Ice Age Trail Landscape and Geology

The Ice Age Trail route will take you through some of Wisconsin's most scenic terrain, highlighting mature forests, expansive prairies and thousands of lakes and rivers. The story of how our modern landscape was sculpted is fascinating. After reading the information below, take time to reflect the next time you are using the Ice Age Trail on the centuries of natural processes that have crafted the places that we enjoy today.

The Legacy of the Ice Age in Wisconsin

The Ice Age had a profound impact on the world. During the past 2.5 million years, colossal ice sheets repeatedly gripped the globe — perhaps 15 times. Glaciers sculpted, as if by the hand of a potter, about one-third of the earth's landmass. It's hard to imagine the immensity of Ice Age continental glaciers. Sometimes two miles thick, they stretched from today's Long Island, New York, to Montana, and from Ohio to Hudson Bay, Canada. The mountain glaciers we see today in Alaska or the Swiss Alps are tiny by comparison.

Wisconsin is the best place to witness many of the landforms created by continental glaciation. Fittingly, the most recent period of the Ice Age, which slowly ended only about 10,000 years ago, is known as the Wisconsin Glaciation.

Near the end of the Wisconsin Glaciation, a series of ridges formed between two immense lobes of glacial ice in what is now southeastern Wisconsin. These ridges are 120 miles long. Scattered among them, areas of crater- or kettle-like depressions were created by large chunks of melting ice. Geologists named this region the Kettle Moraine. Studies that began in the Kettle Moraine during the 1870s led to key discoveries and the first map of the extent of continental glaciation in North America.

The Ice Age further left its mark on the world's plants, animals and even its people. The ranges of all species were compressed toward the equator and then expanded as the great ice sheets melted northward. According to a 1995 Wisconsin Department of Natural Resources report, "The greatest historical event impacting Wisconsin vegetation occurred 10,000-60,000 years ago when Wisconsin was invaded by continental ice sheets." Huge, now-extinct beasts, such as mammoth and mastodon, roamed areas near the glacial ice. Some anthropologists speculate that humans would not have evolved to our present state without the challenges posed during the Wisconsin Glaciation.

An Outdoor Classroom

The Ice Age Trail courses like a river for a thousand miles through a varied landscape. Walk the Ice Age Trail to witness hundreds of crystal lakes and thriving prairies, productive farmlands, towering white pines and diverse wetlands, ancient Native American effigy mounds, remnant oak savannas, charming cities and many of the world's finest examples of the effects of continental glaciation. The basic features defining the route of the Ice Age Trail are the Kettle Moraine of eastern Wisconsin and extending westward along the most-recent terminal moraine. Geologic features along the route include kames, lakes, drumlins, ice-walled-lake plains, outwash plains, eskers, tunnel channels, unglaciated features of the Driftless Area and other older landforms. Check out the Ice Age Trail Glossary for definitions of these and other features you are likely to encounter while hiking the Ice Age Trail.
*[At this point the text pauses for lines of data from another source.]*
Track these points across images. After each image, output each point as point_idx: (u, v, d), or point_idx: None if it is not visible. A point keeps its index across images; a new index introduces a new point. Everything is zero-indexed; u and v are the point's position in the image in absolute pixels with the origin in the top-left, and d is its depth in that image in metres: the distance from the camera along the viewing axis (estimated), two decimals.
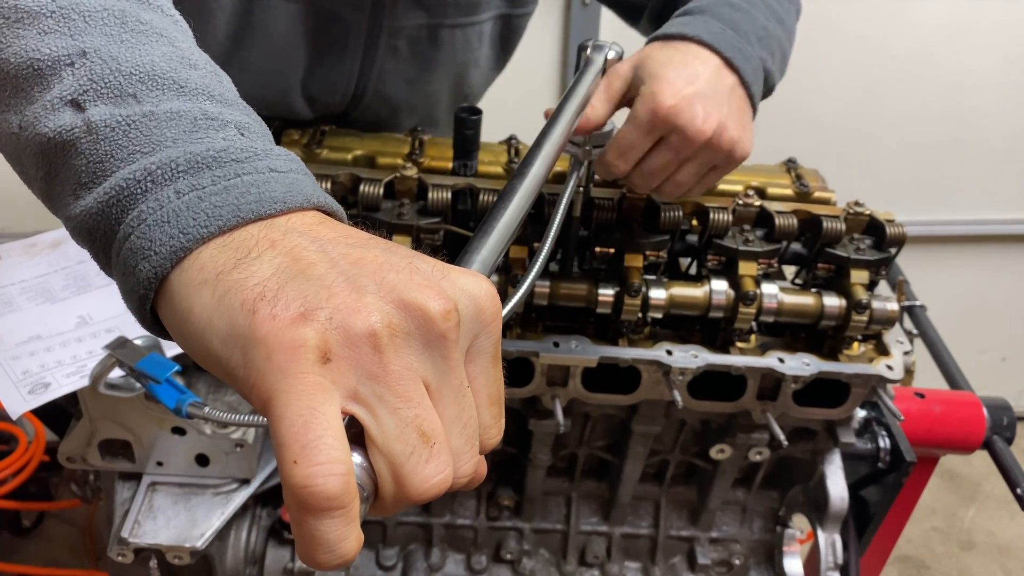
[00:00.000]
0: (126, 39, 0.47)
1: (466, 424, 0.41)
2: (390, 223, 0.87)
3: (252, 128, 0.47)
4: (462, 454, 0.41)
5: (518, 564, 1.12)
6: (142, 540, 0.90)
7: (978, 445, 1.19)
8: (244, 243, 0.41)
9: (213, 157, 0.43)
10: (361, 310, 0.38)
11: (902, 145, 2.32)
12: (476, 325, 0.42)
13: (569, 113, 0.72)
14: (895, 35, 2.15)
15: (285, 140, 1.00)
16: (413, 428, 0.38)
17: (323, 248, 0.40)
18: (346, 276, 0.39)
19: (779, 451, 1.03)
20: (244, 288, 0.38)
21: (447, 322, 0.39)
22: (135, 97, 0.45)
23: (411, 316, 0.39)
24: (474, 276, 0.43)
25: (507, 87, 1.27)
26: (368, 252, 0.41)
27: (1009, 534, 2.50)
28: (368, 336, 0.37)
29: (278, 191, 0.43)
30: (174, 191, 0.42)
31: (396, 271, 0.40)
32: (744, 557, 1.13)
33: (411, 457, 0.38)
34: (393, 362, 0.38)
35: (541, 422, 0.96)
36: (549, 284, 0.89)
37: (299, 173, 0.46)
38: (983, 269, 2.57)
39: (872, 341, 0.95)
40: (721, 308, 0.90)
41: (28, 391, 0.91)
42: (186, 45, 0.50)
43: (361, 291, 0.38)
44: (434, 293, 0.39)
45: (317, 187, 0.46)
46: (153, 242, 0.41)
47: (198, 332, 0.40)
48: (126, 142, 0.44)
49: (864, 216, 0.92)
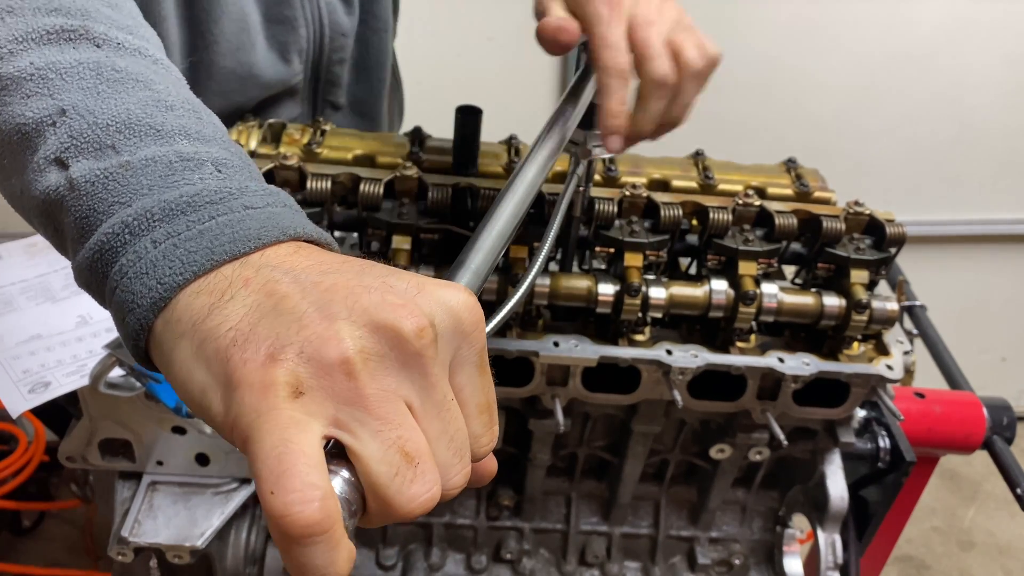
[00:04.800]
0: (102, 90, 0.48)
1: (452, 437, 0.41)
2: (390, 223, 0.87)
3: (231, 163, 0.48)
4: (450, 467, 0.41)
5: (518, 564, 1.12)
6: (142, 539, 0.90)
7: (978, 445, 1.19)
8: (218, 285, 0.42)
9: (187, 202, 0.44)
10: (331, 339, 0.38)
11: (902, 145, 2.32)
12: (456, 337, 0.42)
13: (568, 115, 0.72)
14: (895, 35, 2.15)
15: (285, 139, 1.00)
16: (396, 449, 0.38)
17: (296, 278, 0.41)
18: (317, 305, 0.40)
19: (779, 451, 1.03)
20: (218, 336, 0.39)
21: (421, 340, 0.39)
22: (113, 148, 0.46)
23: (384, 338, 0.39)
24: (451, 287, 0.43)
25: (507, 87, 1.27)
26: (341, 277, 0.41)
27: (1009, 534, 2.50)
28: (340, 363, 0.38)
29: (252, 228, 0.44)
30: (151, 241, 0.43)
31: (368, 293, 0.40)
32: (744, 557, 1.13)
33: (395, 478, 0.38)
34: (369, 386, 0.38)
35: (541, 422, 0.96)
36: (549, 283, 0.89)
37: (277, 206, 0.47)
38: (983, 269, 2.57)
39: (872, 341, 0.95)
40: (721, 308, 0.90)
41: (28, 390, 0.91)
42: (164, 86, 0.51)
43: (332, 318, 0.39)
44: (407, 312, 0.40)
45: (297, 217, 0.47)
46: (135, 295, 0.42)
47: (181, 383, 0.41)
48: (106, 195, 0.45)
49: (864, 216, 0.92)
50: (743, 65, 2.13)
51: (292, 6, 1.01)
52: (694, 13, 0.86)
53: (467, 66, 2.06)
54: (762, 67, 2.16)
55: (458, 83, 2.06)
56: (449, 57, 2.06)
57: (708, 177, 1.01)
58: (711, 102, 0.84)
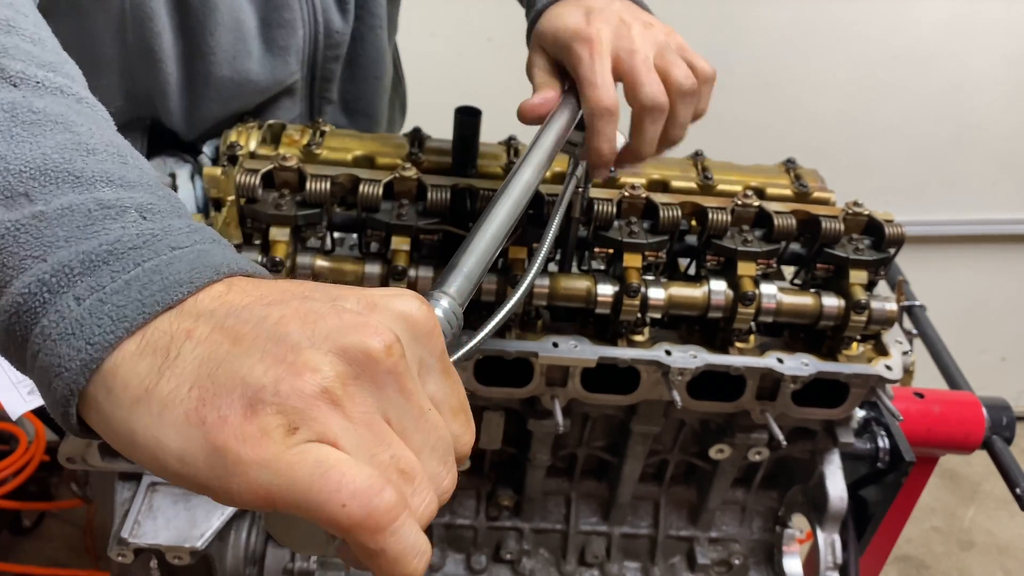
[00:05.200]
0: (16, 134, 0.44)
1: (435, 446, 0.41)
2: (389, 224, 0.87)
3: (156, 207, 0.45)
4: (439, 475, 0.41)
5: (518, 564, 1.12)
6: (142, 540, 0.90)
7: (977, 445, 1.20)
8: (160, 342, 0.39)
9: (108, 251, 0.41)
10: (304, 371, 0.37)
11: (901, 145, 2.32)
12: (418, 345, 0.41)
13: (564, 116, 0.72)
14: (894, 34, 2.15)
15: (285, 140, 1.00)
16: (393, 470, 0.38)
17: (240, 319, 0.39)
18: (275, 340, 0.38)
19: (778, 451, 1.03)
20: (179, 398, 0.37)
21: (391, 357, 0.39)
22: (27, 196, 0.42)
23: (354, 360, 0.38)
24: (400, 297, 0.42)
25: (507, 88, 1.27)
26: (287, 307, 0.39)
27: (1009, 534, 2.50)
28: (323, 393, 0.37)
29: (183, 271, 0.41)
30: (73, 298, 0.39)
31: (323, 318, 0.39)
32: (743, 557, 1.13)
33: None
34: (354, 411, 0.37)
35: (540, 422, 0.96)
36: (548, 283, 0.89)
37: (205, 243, 0.43)
38: (982, 269, 2.57)
39: (871, 341, 0.95)
40: (720, 308, 0.90)
41: (28, 391, 0.91)
42: (86, 128, 0.47)
43: (297, 350, 0.37)
44: (370, 330, 0.38)
45: (227, 251, 0.44)
46: (62, 358, 0.39)
47: (150, 455, 0.38)
48: (17, 248, 0.41)
49: (863, 216, 0.92)
50: (742, 65, 2.13)
51: (291, 8, 1.01)
52: (694, 13, 0.86)
53: (467, 66, 2.06)
54: (761, 67, 2.16)
55: (458, 83, 2.06)
56: (449, 57, 2.06)
57: (707, 178, 1.02)
58: (711, 102, 0.85)
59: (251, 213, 0.85)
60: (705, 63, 0.80)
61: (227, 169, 0.94)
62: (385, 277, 0.86)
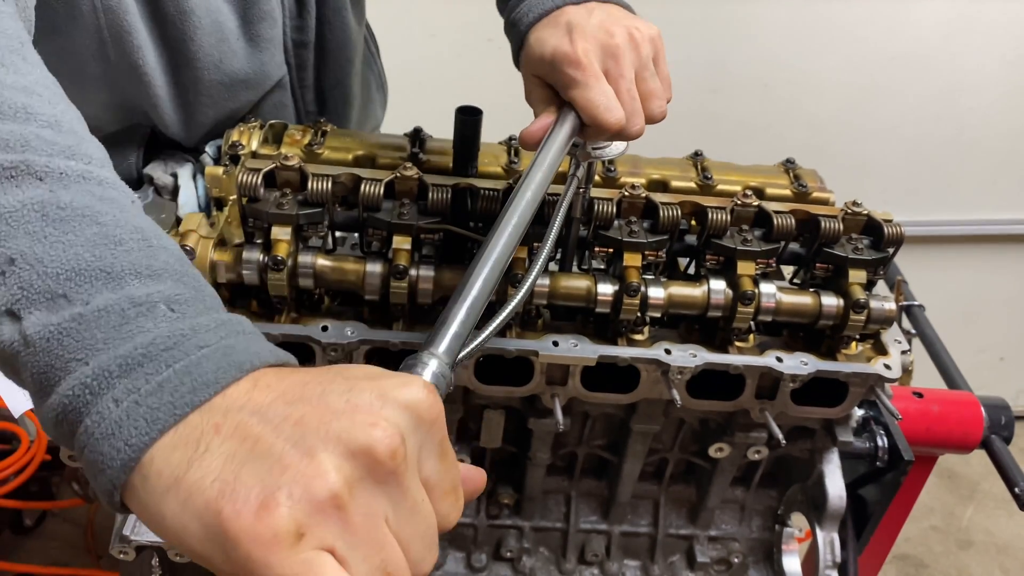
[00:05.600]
0: (49, 234, 0.47)
1: (423, 535, 0.45)
2: (390, 223, 0.87)
3: (183, 298, 0.48)
4: (421, 560, 0.44)
5: (518, 562, 1.13)
6: (144, 538, 0.90)
7: (976, 444, 1.20)
8: (191, 436, 0.43)
9: (143, 354, 0.45)
10: (317, 476, 0.40)
11: (900, 145, 2.32)
12: (420, 433, 0.45)
13: (557, 142, 0.73)
14: (893, 35, 2.16)
15: (287, 140, 1.01)
16: (381, 573, 0.42)
17: (264, 417, 0.43)
18: (293, 442, 0.42)
19: (777, 450, 1.03)
20: (203, 488, 0.41)
21: (395, 460, 0.42)
22: (65, 297, 0.46)
23: (361, 462, 0.42)
24: (411, 386, 0.45)
25: (507, 88, 1.27)
26: (307, 406, 0.43)
27: (1007, 533, 2.51)
28: (331, 499, 0.40)
29: (209, 372, 0.45)
30: (112, 400, 0.44)
31: (337, 418, 0.42)
32: (743, 555, 1.14)
33: None
34: (356, 515, 0.41)
35: (541, 421, 0.97)
36: (548, 283, 0.89)
37: (230, 337, 0.47)
38: (981, 269, 2.57)
39: (870, 340, 0.95)
40: (719, 307, 0.90)
41: None
42: (111, 216, 0.50)
43: (312, 454, 0.41)
44: (379, 431, 0.42)
45: (252, 345, 0.48)
46: (104, 456, 0.43)
47: (177, 537, 0.42)
48: (61, 351, 0.45)
49: (862, 216, 0.93)
50: (742, 65, 2.14)
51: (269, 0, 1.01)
52: (694, 14, 0.86)
53: (467, 66, 2.06)
54: (761, 67, 2.16)
55: (458, 83, 2.06)
56: (449, 57, 2.06)
57: (707, 177, 1.02)
58: (710, 102, 0.85)
59: (253, 212, 0.85)
60: (669, 84, 0.83)
61: (229, 168, 0.95)
62: (386, 276, 0.86)
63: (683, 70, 2.08)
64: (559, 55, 0.77)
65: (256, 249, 0.85)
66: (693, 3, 2.00)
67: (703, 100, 2.12)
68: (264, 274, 0.84)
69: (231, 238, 0.90)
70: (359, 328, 0.87)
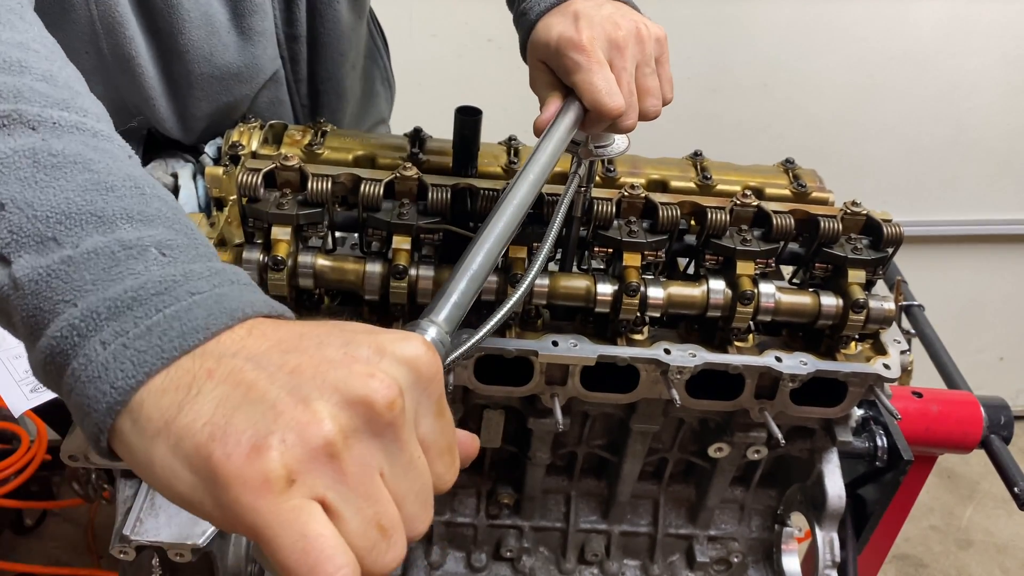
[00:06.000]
0: (40, 179, 0.47)
1: (419, 492, 0.44)
2: (390, 223, 0.87)
3: (175, 244, 0.48)
4: (415, 517, 0.44)
5: (518, 562, 1.13)
6: (144, 538, 0.90)
7: (975, 444, 1.20)
8: (182, 380, 0.42)
9: (132, 296, 0.44)
10: (312, 423, 0.40)
11: (900, 145, 2.33)
12: (418, 389, 0.44)
13: (562, 127, 0.73)
14: (893, 35, 2.16)
15: (287, 140, 1.01)
16: (374, 525, 0.41)
17: (259, 364, 0.42)
18: (288, 389, 0.41)
19: (777, 450, 1.03)
20: (194, 432, 0.40)
21: (392, 411, 0.42)
22: (55, 240, 0.46)
23: (358, 412, 0.41)
24: (410, 342, 0.45)
25: (507, 88, 1.27)
26: (303, 356, 0.43)
27: (1007, 533, 2.51)
28: (325, 446, 0.40)
29: (200, 318, 0.44)
30: (100, 342, 0.43)
31: (334, 368, 0.42)
32: (742, 555, 1.14)
33: (372, 551, 0.41)
34: (350, 465, 0.40)
35: (540, 420, 0.97)
36: (548, 282, 0.89)
37: (224, 286, 0.46)
38: (980, 269, 2.58)
39: (869, 340, 0.95)
40: (719, 307, 0.90)
41: (30, 389, 0.92)
42: (104, 164, 0.50)
43: (307, 401, 0.40)
44: (377, 382, 0.41)
45: (246, 295, 0.47)
46: (90, 399, 0.42)
47: (166, 482, 0.41)
48: (50, 293, 0.44)
49: (861, 216, 0.93)
50: (741, 66, 2.14)
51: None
52: (694, 14, 0.86)
53: (467, 66, 2.07)
54: (760, 68, 2.16)
55: (458, 83, 2.06)
56: (449, 57, 2.06)
57: (706, 177, 1.02)
58: (710, 103, 0.86)
59: (253, 212, 0.85)
60: (671, 86, 0.83)
61: (229, 169, 0.95)
62: (386, 276, 0.86)
63: (683, 70, 2.09)
64: (564, 40, 0.77)
65: (256, 249, 0.85)
66: (694, 3, 2.00)
67: (703, 100, 2.12)
68: (264, 274, 0.84)
69: (231, 238, 0.90)
70: None
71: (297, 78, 1.14)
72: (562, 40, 0.78)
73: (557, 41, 0.78)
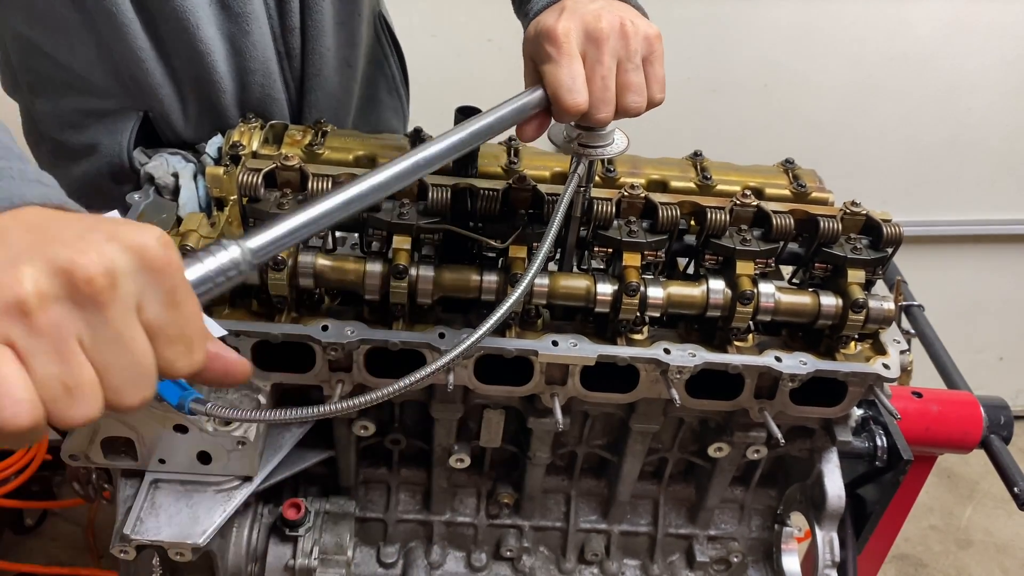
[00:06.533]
0: None
1: (127, 367, 0.47)
2: (390, 223, 0.87)
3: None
4: (118, 389, 0.48)
5: (518, 561, 1.13)
6: (144, 537, 0.90)
7: (975, 444, 1.20)
8: None
9: None
10: (12, 283, 0.44)
11: (899, 145, 2.33)
12: (142, 276, 0.48)
13: (516, 104, 0.74)
14: (893, 36, 2.16)
15: (287, 140, 1.01)
16: (56, 381, 0.45)
17: (1, 238, 0.48)
18: (9, 257, 0.46)
19: (777, 449, 1.03)
20: None
21: (92, 286, 0.45)
22: None
23: (60, 281, 0.45)
24: (143, 231, 0.48)
25: (507, 88, 1.27)
26: (41, 234, 0.47)
27: (1006, 532, 2.51)
28: (16, 304, 0.44)
29: None
30: None
31: (59, 244, 0.46)
32: (742, 555, 1.14)
33: (56, 402, 0.46)
34: (43, 323, 0.45)
35: (540, 420, 0.97)
36: (548, 282, 0.90)
37: (5, 179, 0.54)
38: (980, 269, 2.58)
39: (869, 340, 0.95)
40: (719, 307, 0.90)
41: None
42: None
43: (16, 264, 0.45)
44: (88, 258, 0.46)
45: (23, 188, 0.54)
46: None
47: None
48: None
49: (861, 216, 0.93)
50: (741, 66, 2.14)
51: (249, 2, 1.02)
52: (694, 15, 0.86)
53: (467, 66, 2.07)
54: (760, 68, 2.16)
55: (458, 83, 2.06)
56: (449, 57, 2.06)
57: (706, 178, 1.02)
58: (709, 103, 0.86)
59: (253, 212, 0.86)
60: (661, 91, 0.82)
61: (229, 169, 0.95)
62: (386, 276, 0.86)
63: (683, 70, 2.09)
64: (542, 29, 0.78)
65: None
66: (694, 3, 2.00)
67: (703, 100, 2.12)
68: (264, 274, 0.85)
69: (232, 238, 0.90)
70: (359, 327, 0.87)
71: (294, 76, 1.13)
72: (541, 29, 0.78)
73: (536, 31, 0.79)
For a visual representation of our Ice Age heritage, you can view regional topography and glacial features in the following set of maps (arranged east to west along the Trail's route) showing the Ice Age Trail in various Wisconsin counties:

Door and Kewaunee Counties
Manitowoc County
Sheboygan and Fond du Lac Counties
Washington County
Waukesha County
Walworth, Jefferson and Rock Counties
Dane and Green Counties
Sauk and Columbia Counties
Adams, Waushara and Marquette Counties
Portage and Waupaca Counties
Marathon County
Langlade County
Lincoln County
Taylor County
Chippewa County
Rusk, Barron and Washburn Counties
Polk and Burnett Counties

Ice Age Trail Timepieces

Although the Ice Age Trail primarily interprets the story of continental glaciation, the geologic story of the Trail goes back much farther. As you walk the Ice Age Trail, your footsteps will take you back in time almost two billion years. Timepieces you will see along the Ice Age Trail:

  • Recent glacially deposited soil, gravel and boulders found in areas of almost every county along the Trail: deposited between 10,000 and 25,000 years ago during the late Wisconsin Glaciation.
  • Areas along the Trail covered by earlier continental glaciations in Green County and parts of western Rock, southern Dane and Marathon counties: between 25,000 and 2,500,000 years ago.
  • Dolomite of the Niagara Escarpment in Door County: between 410 million and 440 million years old.
  • Sandstone rock outcrops of Green, Rock, Dane, Columbia, Sauk and Adams counties: between 460 million and 550 million years old.
  • Basalt bluffs and exposures of Polk County: 1.1 billion years old.
  • Quartzite of the Baraboo Hills (Sauk County) and Blue Hills (Barron and Rusk counties): 1.6 billion years old.
  • Rock outcrops at Grandfather Falls, Lincoln County, and Eau Claire Dells (mylonite), Marathon County: 1.8 billion years old.